To także dobre miejsce nie tylko dla tych, którzy chcą by dziecko miało zajęcie w trakcie posiłku dorosłych. Do Oliwki można wybrać się z dzieckiem po to, by nauczyć je jak powinno zachowywać się w restauracji. Dzięki kolorowym talerzom i wesołym podkładkom pod talerze maluch może poczuć się równoprawnym gościem restauracji. Siedzące w wysokim foteliku dziecko je z dorosłymi przy jednym stole, obserwuje ich zachowanie i maniery i czerpie z nich przykład.

Łazienka także odpowiada możliwościom maluchów: przewijak, pieluchy, chusteczki, nakładka na sedes i podnóżek, by mały człowiek mógł sam umyć ręce w umywalce.

Sympatyczna obsługa, kameralny nastrój, smaczne i ładnie podane dania główne, przepyszne desery - to kolejne zalety tego miejsca.

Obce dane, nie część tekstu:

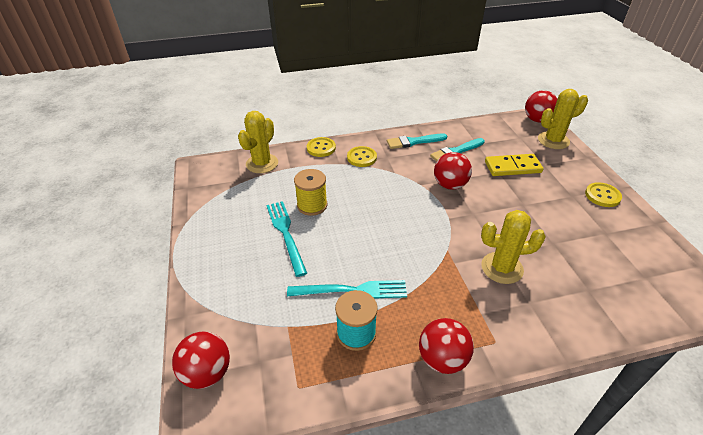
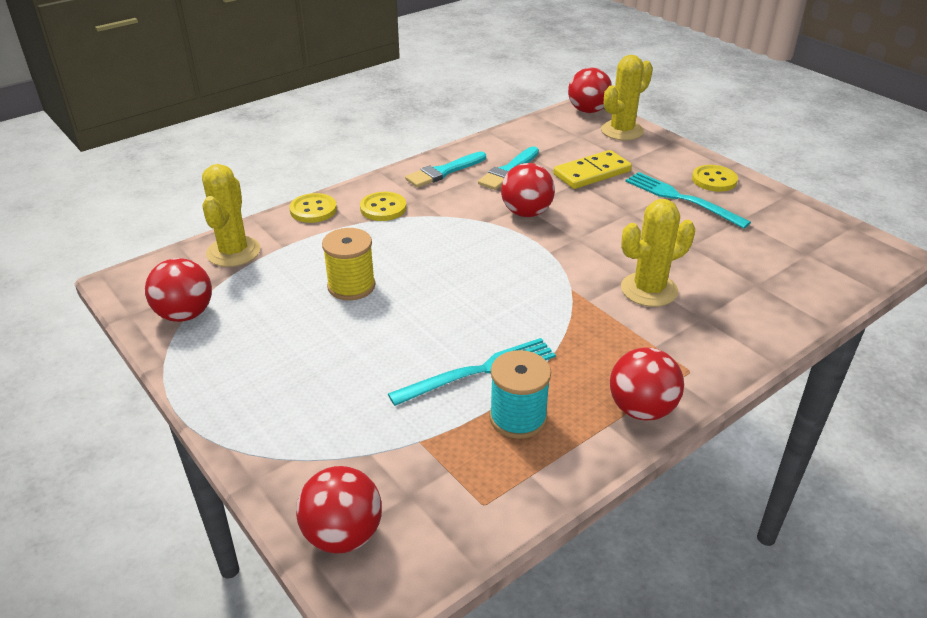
camera: 25 degrees left, 5 degrees down
(214, 196) = (185, 314): none -> red ball
(286, 234) = (337, 332): turquoise fork -> turquoise fork (681, 199)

Restauracja mieści się na Ursynowie, w okolicy stacji Metra Imielin - na tyłach Galerii Ursynów.


Warszawa, Ursynów
Al. KEN 36a lokal 1
tel. 22 649-17-36
otwarte od 12:00 do 22:00

Menu, zdjęcia i inne szczegóły znaleźć można na stronie www.oliwka.eu
Polecam!

piątek, października 23, 2009

Bam Bam Studio

Bam Bam Studio na Kabatach odkryliśmy niedawno i zupełnie przypadkiem. Okazało się, że znajduje się w naszym zasięgu, więc postanowiliśmy je nawiedzić ;) Na początek wizyta rozpoznawcza: czy dobrze się tam czujemy... czy to, co piszą na www to prawda... czy jest równie miło jak na zdjęciach... czy zabawki fajne...
I tak :) jest fajnie :)
Skorzystaliśmy tylko z "Krainy Zabawy" - to taki placyk zabaw pod dachem, czyli na pogodę jaka nawiedziła ostatnio "krainę Ursynów" i (kurcze) nie chce odpuścić - w sam raz.
Z zabawek małych przeważają zabawki drewniane - klocki, waga z warzywami, śrubki, sortery itp. zabawki edukacyjne. Aby takimi zabawkami się pobawić nie trzeba wychodzić z domu, atrakcją Bam Bamu są jednak zabawki duże, takie które trudno byłoby pomieścić w mieszkaniu: gigantyczne klocki, rura do czołgania, sporo przestrzeni do zabawy piłkami czy jazdy na drewnianej zebrze. Spore wrażenie na naszej córeczce zrobiła też pani puszczająca bańki.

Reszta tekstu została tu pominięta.